The entire call from Trinity had taken place internally, while she stood fewer than four feet from Dr. Jonathon Day, who had set his extension to forward to hers, knowing that she would receive calls even in the clean room in which they were working.
He’d done this because Trinity had headed east unexpectedly, and he had a somewhat urgent need to get in touch with her.
“Your friend called,” Nana said to him once the call concluded. “Said she’d be out of town a bit longer.”
“My… friend?” Dr. Day repeated, in a somewhat befuddled tone of voice that suggested perhaps he hadn’t realized that he had one.
“I’m sorry, ‘partner’ seems presumptuous,” Nana said. “Ms. Night.”
“Trinity Night is my partner, on several important projects,” Day said. “More to the point, she is a valued member of this institute. What the devil is she doing away at a time like this?”
“What would she be doing here?”
“Nana,” Dr. Day said, removing his glasses as he spoke, “do you know why I put up with your attitude?”
“I have my suspicions, but I’d love to get more data,” Nana said. “I mean, it’s pretty obvious why you put up with Ms. Night.”
“For the same reason I put up with you: because she performs vital services that no one else can do,” Day said. “Among other things, every time she talks to anyone from Washington, our budget goes up… which is why I was really hoping she’d turn up today. I have a three star general wanting a tour this afternoon and I need to pair him with someone who speaks his language. He’s looking for military applications, obviously, which of course everything has… but we don’t want them knowing that.
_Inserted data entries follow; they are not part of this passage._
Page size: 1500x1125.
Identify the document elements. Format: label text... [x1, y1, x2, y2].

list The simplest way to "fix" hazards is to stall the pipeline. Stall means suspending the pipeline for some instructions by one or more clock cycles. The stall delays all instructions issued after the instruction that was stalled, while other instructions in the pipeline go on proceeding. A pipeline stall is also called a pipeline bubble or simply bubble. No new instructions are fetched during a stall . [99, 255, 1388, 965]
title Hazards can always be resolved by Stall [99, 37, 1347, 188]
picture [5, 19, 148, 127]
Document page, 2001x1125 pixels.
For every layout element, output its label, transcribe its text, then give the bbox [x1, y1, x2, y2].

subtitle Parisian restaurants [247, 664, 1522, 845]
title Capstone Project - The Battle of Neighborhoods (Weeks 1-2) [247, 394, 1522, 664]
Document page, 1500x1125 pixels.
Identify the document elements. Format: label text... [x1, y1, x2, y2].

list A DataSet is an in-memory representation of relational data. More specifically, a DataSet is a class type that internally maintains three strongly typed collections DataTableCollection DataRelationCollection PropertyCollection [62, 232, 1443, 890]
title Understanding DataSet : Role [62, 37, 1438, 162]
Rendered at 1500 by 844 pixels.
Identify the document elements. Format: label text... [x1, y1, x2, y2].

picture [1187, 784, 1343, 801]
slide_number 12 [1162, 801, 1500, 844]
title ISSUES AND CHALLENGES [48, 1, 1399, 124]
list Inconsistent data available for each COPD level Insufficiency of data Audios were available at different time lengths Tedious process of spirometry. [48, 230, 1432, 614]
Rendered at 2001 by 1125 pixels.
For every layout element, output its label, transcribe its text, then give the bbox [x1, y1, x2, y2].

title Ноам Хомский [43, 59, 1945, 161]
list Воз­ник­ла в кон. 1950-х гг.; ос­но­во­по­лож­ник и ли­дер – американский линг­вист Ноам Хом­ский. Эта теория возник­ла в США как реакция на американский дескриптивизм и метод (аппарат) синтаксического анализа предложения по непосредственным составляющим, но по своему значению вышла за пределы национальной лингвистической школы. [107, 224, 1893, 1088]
Most of us here would just blurt out something dangerous faster than you can say ‘Cat’s Cradle‘.”
“Cat’s what?”
“Good heavens, haven’t you read your Vonnegut?”
“What’s his power?” Nana asked.
“He didn’t have one.”
“Then I didn’t read him.”
“This is exactly why you’re no use in this case… you’d be into five minutes of the GUG Post-Human Manifesto and he’d be on the phone with the Pentagon trying to get our funds reallocated to giant mutant-hunting robots.”
“Giant robots are out,” Nana said. “Impractical, inefficient. Square-cube law works against them, and they’re a bitch and a half to maintain. Nanotech is where it’s at… distributed computing, emergent intelligence. It would be a way more effective way to wipe out a species. Also, you’d have better plausible deniability.”
“Yes, well, I’m sure someone’s thought of that, too,” Day said.